## Task requirements:
Using the listing below, return every line that includes "Kanopi".

--- Extracted material ---

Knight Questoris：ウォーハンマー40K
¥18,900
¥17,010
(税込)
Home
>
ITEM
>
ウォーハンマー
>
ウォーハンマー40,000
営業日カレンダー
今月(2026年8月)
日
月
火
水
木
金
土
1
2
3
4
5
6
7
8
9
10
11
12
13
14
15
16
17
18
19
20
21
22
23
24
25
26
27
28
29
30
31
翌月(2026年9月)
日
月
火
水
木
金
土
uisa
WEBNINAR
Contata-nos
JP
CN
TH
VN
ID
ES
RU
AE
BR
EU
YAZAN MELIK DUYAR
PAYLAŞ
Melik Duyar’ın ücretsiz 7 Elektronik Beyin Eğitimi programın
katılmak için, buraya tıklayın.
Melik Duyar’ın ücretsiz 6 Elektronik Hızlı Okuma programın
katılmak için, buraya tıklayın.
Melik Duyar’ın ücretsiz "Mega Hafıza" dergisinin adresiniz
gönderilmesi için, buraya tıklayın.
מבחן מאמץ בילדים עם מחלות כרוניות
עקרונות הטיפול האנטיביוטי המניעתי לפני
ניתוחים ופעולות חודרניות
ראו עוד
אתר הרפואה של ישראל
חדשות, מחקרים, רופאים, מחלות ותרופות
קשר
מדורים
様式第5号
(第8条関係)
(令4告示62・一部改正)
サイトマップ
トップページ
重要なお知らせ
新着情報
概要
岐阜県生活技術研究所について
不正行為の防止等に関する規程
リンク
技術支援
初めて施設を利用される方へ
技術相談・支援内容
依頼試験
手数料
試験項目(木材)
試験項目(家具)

---
--- Extracted material ---

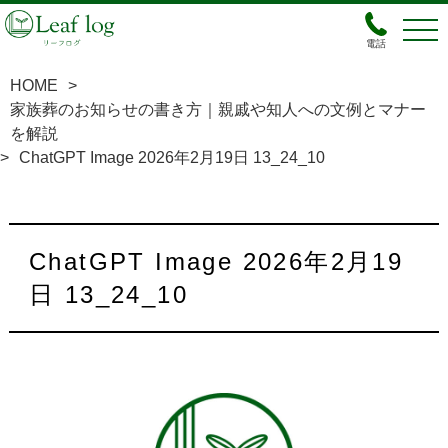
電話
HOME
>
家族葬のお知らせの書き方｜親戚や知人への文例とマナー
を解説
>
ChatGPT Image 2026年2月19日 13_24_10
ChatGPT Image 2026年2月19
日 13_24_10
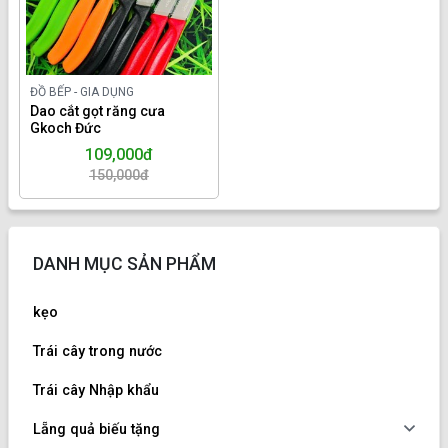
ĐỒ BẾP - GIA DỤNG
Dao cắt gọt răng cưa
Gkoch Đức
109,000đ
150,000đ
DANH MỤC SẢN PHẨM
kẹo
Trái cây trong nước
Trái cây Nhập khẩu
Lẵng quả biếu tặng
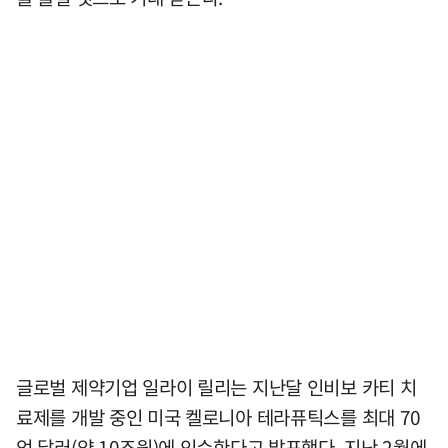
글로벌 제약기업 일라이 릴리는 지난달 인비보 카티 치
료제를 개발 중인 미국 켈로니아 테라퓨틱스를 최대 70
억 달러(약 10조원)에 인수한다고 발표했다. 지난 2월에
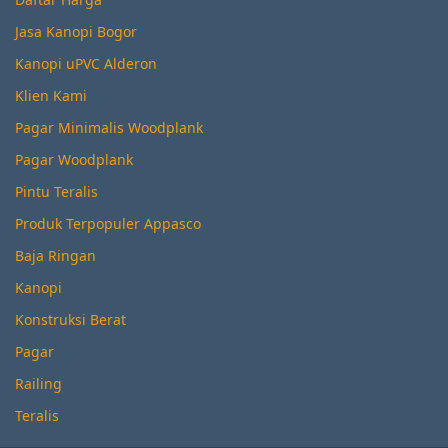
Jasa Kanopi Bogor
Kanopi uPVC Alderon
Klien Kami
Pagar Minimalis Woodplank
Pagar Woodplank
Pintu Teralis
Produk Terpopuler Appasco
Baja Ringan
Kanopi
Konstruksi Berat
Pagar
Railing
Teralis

---
--- Extracted material ---

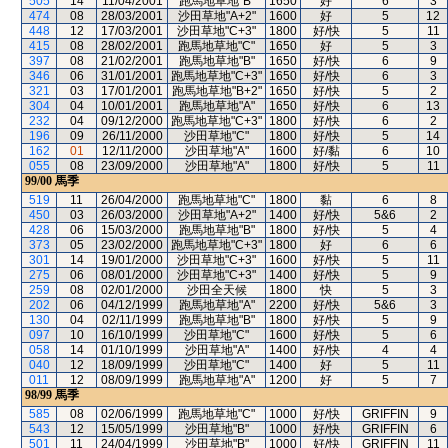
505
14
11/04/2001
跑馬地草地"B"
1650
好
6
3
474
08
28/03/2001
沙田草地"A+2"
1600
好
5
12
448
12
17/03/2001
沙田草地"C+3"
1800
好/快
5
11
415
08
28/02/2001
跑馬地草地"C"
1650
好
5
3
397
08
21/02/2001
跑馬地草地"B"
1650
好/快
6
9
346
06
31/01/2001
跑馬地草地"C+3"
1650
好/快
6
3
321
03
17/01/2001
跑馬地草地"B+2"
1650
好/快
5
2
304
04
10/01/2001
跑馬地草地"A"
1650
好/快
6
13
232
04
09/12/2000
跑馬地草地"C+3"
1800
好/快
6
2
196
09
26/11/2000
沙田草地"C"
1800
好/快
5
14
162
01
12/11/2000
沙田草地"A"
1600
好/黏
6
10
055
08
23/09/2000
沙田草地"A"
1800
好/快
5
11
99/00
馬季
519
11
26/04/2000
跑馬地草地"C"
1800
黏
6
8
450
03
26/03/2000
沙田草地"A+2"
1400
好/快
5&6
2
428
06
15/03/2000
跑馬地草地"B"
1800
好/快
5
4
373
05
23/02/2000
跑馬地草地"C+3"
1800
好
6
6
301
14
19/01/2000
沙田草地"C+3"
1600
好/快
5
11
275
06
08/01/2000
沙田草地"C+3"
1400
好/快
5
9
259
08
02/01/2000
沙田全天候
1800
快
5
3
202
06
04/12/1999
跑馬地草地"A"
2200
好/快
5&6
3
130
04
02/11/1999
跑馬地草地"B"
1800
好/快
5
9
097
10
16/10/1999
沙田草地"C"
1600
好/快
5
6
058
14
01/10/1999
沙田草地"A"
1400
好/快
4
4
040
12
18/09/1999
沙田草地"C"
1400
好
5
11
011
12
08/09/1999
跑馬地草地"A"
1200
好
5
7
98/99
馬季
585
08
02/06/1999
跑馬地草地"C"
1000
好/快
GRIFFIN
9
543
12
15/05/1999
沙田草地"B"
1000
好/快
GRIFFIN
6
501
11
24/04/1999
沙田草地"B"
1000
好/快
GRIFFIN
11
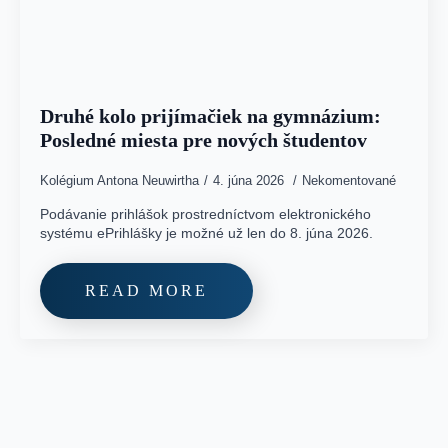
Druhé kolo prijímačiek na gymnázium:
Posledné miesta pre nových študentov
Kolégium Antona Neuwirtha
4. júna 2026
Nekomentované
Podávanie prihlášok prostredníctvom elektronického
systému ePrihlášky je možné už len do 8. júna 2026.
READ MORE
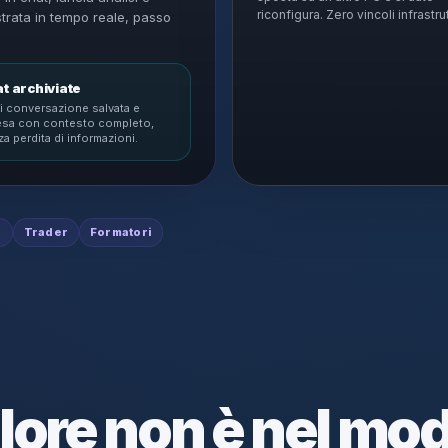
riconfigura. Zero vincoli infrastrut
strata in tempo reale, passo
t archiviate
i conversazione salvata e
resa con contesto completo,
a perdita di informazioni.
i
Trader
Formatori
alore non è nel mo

---

## Task output:
Jasa Kanopi Bogor
Kanopi uPVC Alderon
Kanopi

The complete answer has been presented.